**AIM OF THE EXERCISE**
Only the lines from the one containing "PAGE FACEBOOK" through the last line below belong in your copy; transcribe them exactly and omit any pictures.

──────────

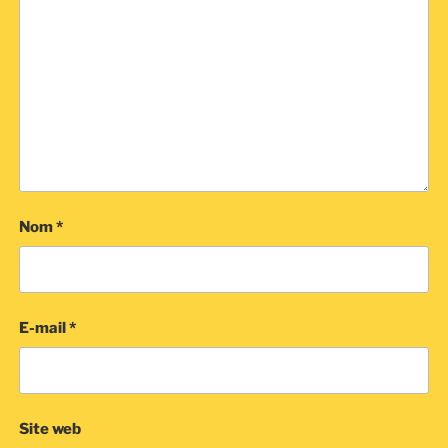
Nom
*
E-mail
*
Site web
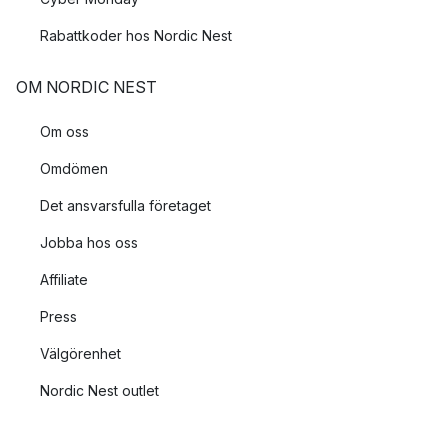
Rabattkoder hos Nordic Nest
OM NORDIC NEST
Om oss
Omdömen
Det ansvarsfulla företaget
Jobba hos oss
Affiliate
Press
Välgörenhet
Nordic Nest outlet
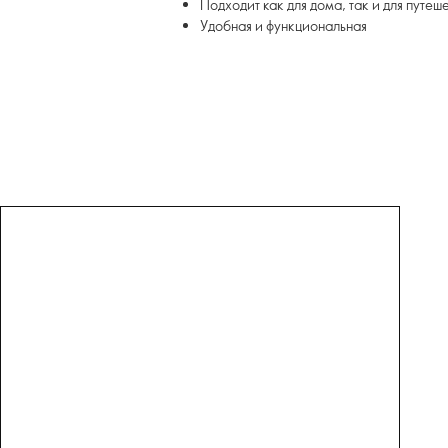
Подходит как для дома, так и для путеш
Удобная и функциональная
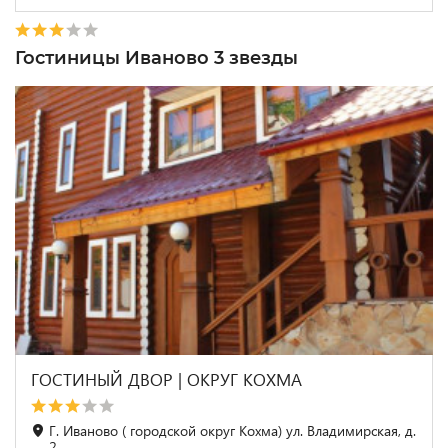
Гостиницы Иваново 3 звезды
ГОСТИНЫЙ ДВОР | ОКРУГ КОХМА
Г. Иваново ( городской округ Кохма) ул. Владимирская, д.
2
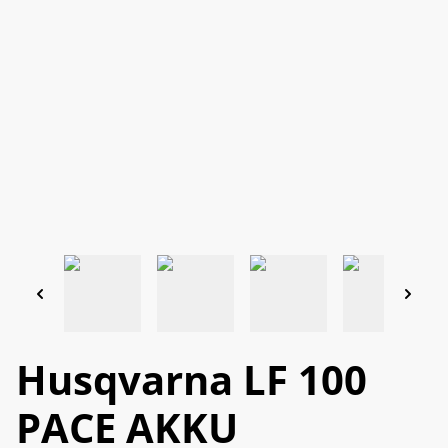
Husqvarna LF 100
PACE AKKU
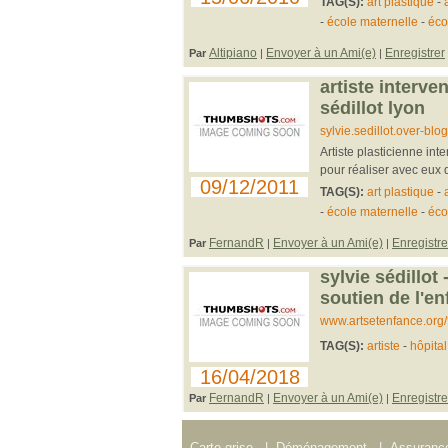
TAG(S):
art plastique
-
-
école maternelle
-
éco
Altipiano
Envoyer à un Ami(e)
Enregistrer
Par
|
|
artiste interve
sédillot lyon
sylvie.sedillot.over-blog.
Artiste plasticienne in
pour réaliser avec eux de
09/12/2011
TAG(S):
art plastique
-
-
école maternelle
-
éco
FernandR
Envoyer à un Ami(e)
Enregistre
Par
|
|
sylvie sédillot 
soutien de l'en
www.artsetenfance.org
TAG(S):
artiste
-
hôpital
16/04/2018
FernandR
Envoyer à un Ami(e)
Enregistre
Par
|
|
Carte grise
|
Déménagement
|
Assurance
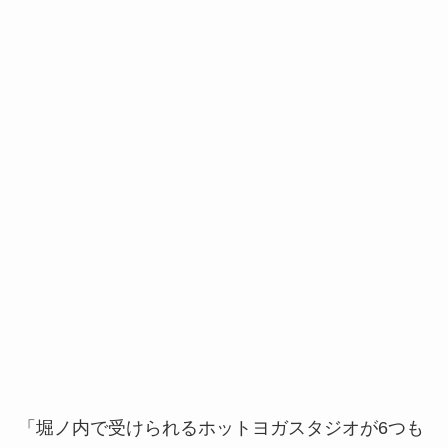
「堀ノ内で受けられるホットヨガスタジオが6つも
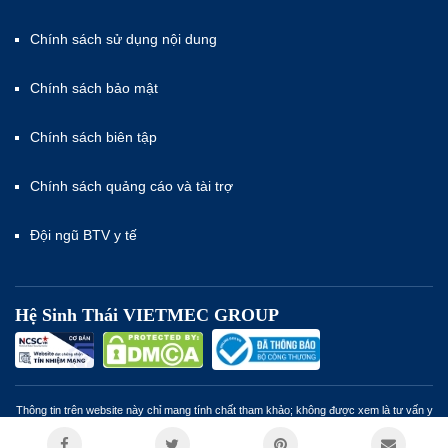
Chính sách sử dụng nội dung
Chính sách bảo mật
Chính sách biên tập
Chính sách quảng cáo và tài trợ
Đội ngũ BTV y tế
Hệ Sinh Thái VIETMEC GROUP
Thông tin trên website này chỉ mang tính chất tham khảo; không được xem là tư vấn y
khoa và không nhằm mục đích thay thế cho tư vấn, chẩn đoán hoặc điều trị từ nhân
viên y tế. Miễn trừ trách nhiệm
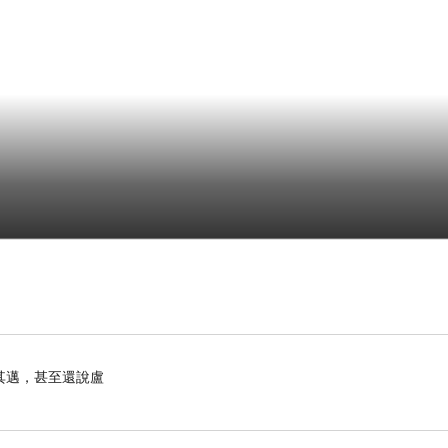
其邁，甚至還說盧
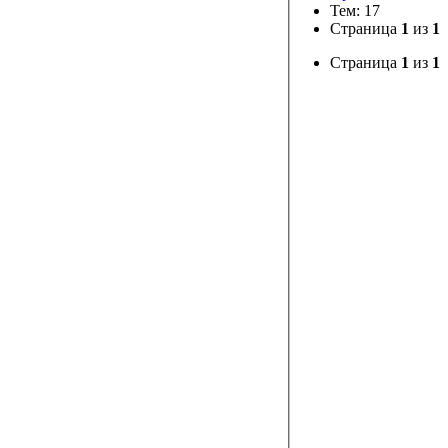
Тем: 17
Страница
1
из
1
Страница
1
из
1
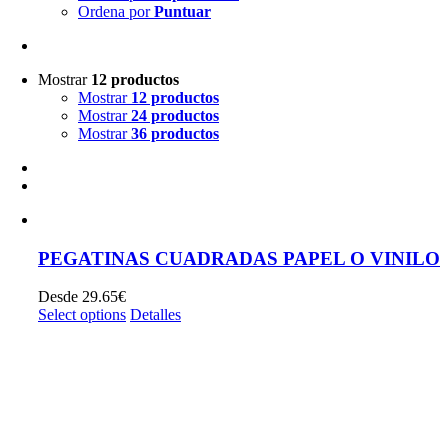
Ordena por
Puntuar
Mostrar
12 productos
Mostrar
12 productos
Mostrar
24 productos
Mostrar
36 productos
PEGATINAS CUADRADAS PAPEL O VINILO
Desde
29.65
€
Select options
Detalles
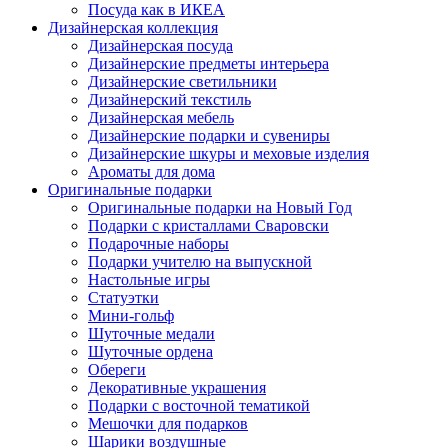
Посуда как в ИКЕА
Дизайнерская коллекция
Дизайнерская посуда
Дизайнерские предметы интерьера
Дизайнерские светильники
Дизайнерский текстиль
Дизайнерская мебель
Дизайнерские подарки и сувениры
Дизайнерские шкуры и меховые изделия
Ароматы для дома
Оригинальные подарки
Оригинальные подарки на Новый Год
Подарки с кристаллами Сваровски
Подарочные наборы
Подарки учителю на выпускной
Настольные игры
Статуэтки
Мини-гольф
Шуточные медали
Шуточные ордена
Обереги
Декоративные украшения
Подарки с восточной тематикой
Мешочки для подарков
Шарики воздушные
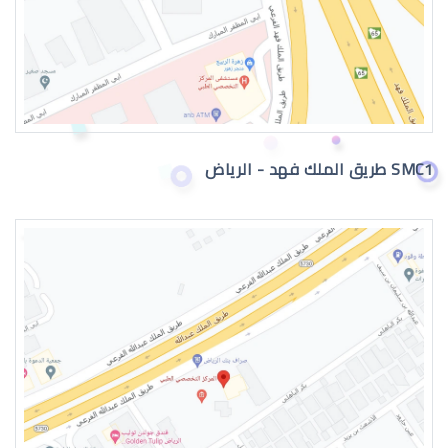
حجز موعد في مستشفى العيون بالرياض
SMC1 طريق الملك فهد - الرياض
كيف احجز موعد عيون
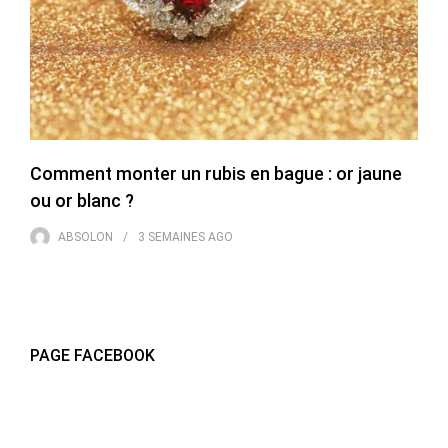
Comment monter un rubis en bague : or jaune
ou or blanc ?
ABSOLON
3 SEMAINES
AGO
PAGE FACEBOOK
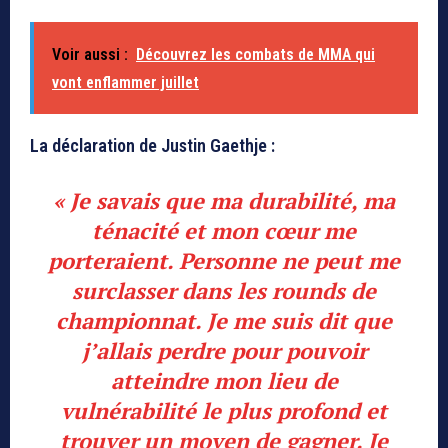
Voir aussi :
Découvrez les combats de MMA qui
vont enflammer juillet
La déclaration de Justin Gaethje :
« Je savais que ma durabilité, ma
ténacité et mon cœur me
porteraient. Personne ne peut me
surclasser dans les rounds de
championnat. Je me suis dit que
j’allais perdre pour pouvoir
atteindre mon lieu de
vulnérabilité le plus profond et
trouver un moyen de gagner. Je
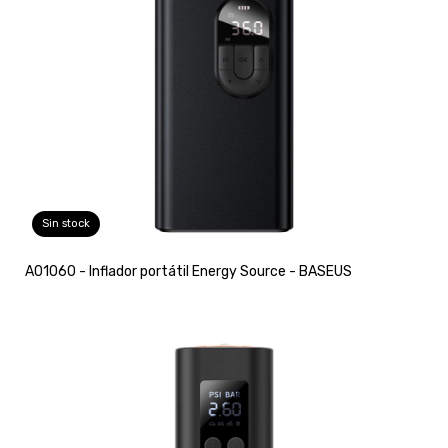
Sin stock
A01060 - Inflador portátil Energy Source - BASEUS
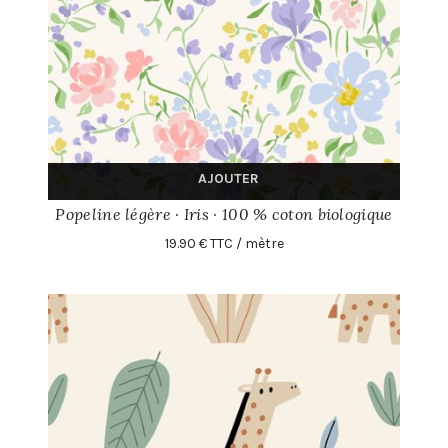
AJOUTER
Popeline légère · Iris · 100 % coton biologique
19.90 € TTC / mètre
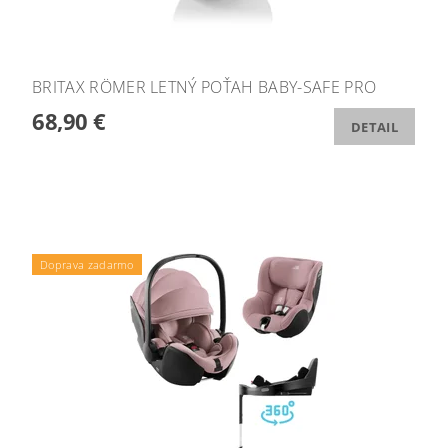
BRITAX RÖMER LETNÝ POŤAH BABY-SAFE PRO
68,90 €
DETAIL
Podložka ZOPA zdarma
Doprava zadarmo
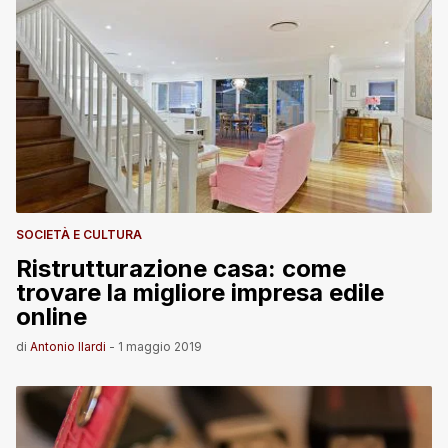
SOCIETÀ E CULTURA
Ristrutturazione casa: come
trovare la migliore impresa edile
online
di
Antonio Ilardi
-
1 maggio 2019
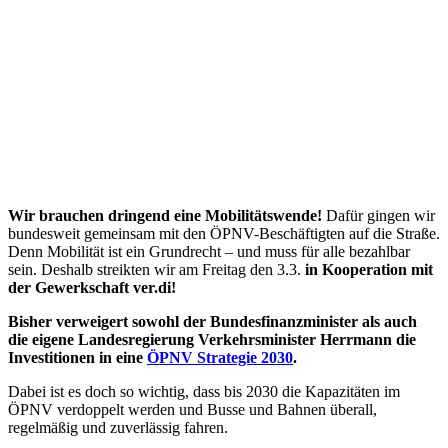
Wir brauchen dringend eine Mobilitätswende!
Dafür gingen wir
bundesweit gemeinsam mit den ÖPNV-Beschäftigten auf die Straße.
Denn Mobilität ist ein Grundrecht – und muss für alle bezahlbar
sein. Deshalb streikten wir am Freitag den 3.3.
in Kooperation mit
der Gewerkschaft ver.di!
Bisher verweigert sowohl der Bundesfinanzminister als auch
die eigene Landesregierung Verkehrsminister Herrmann die
Investitionen in eine
ÖPNV Strategie 2030
.
Dabei ist es doch so wichtig, dass bis 2030 die Kapazitäten im
ÖPNV verdoppelt werden und Busse und Bahnen überall,
regelmäßig und zuverlässig fahren.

──────────

**THE ANSWER**
PAGE FACEBOOK
Voir aussi :
Découvrez les combats de MMA qui
vont enflammer juillet
La déclaration de Justin Gaethje :
« Je savais que ma durabilité, ma
ténacité et mon cœur me
porteraient. Personne ne peut me
surclasser dans les rounds de
championnat. Je me suis dit que
j’allais perdre pour pouvoir
atteindre mon lieu de
vulnérabilité le plus profond et
trouver un moyen de gagner. Je
Sin stock
A01060 - Inflador portátil Energy Source - BASEUS
AJOUTER
Popeline légère · Iris · 100 % coton biologique
19.90 € TTC / mètre
BRITAX RÖMER LETNÝ POŤAH BABY-SAFE PRO
68,90 €
DETAIL
Podložka ZOPA zdarma
Doprava zadarmo
SOCIETÀ E CULTURA
Ristrutturazione casa: come
trovare la migliore impresa edile
online
di
Antonio Ilardi
-
1 maggio 2019
Wir brauchen dringend eine Mobilitätswende!
Dafür gingen wir
bundesweit gemeinsam mit den ÖPNV-Beschäftigten auf die Straße.
Denn Mobilität ist ein Grundrecht – und muss für alle bezahlbar
sein. Deshalb streikten wir am Freitag den 3.3.
in Kooperation mit
der Gewerkschaft ver.di!
Bisher verweigert sowohl der Bundesfinanzminister als auch
die eigene Landesregierung Verkehrsminister Herrmann die
Investitionen in eine
ÖPNV Strategie 2030
.
Dabei ist es doch so wichtig, dass bis 2030 die Kapazitäten im
ÖPNV verdoppelt werden und Busse und Bahnen überall,
regelmäßig und zuverlässig fahren.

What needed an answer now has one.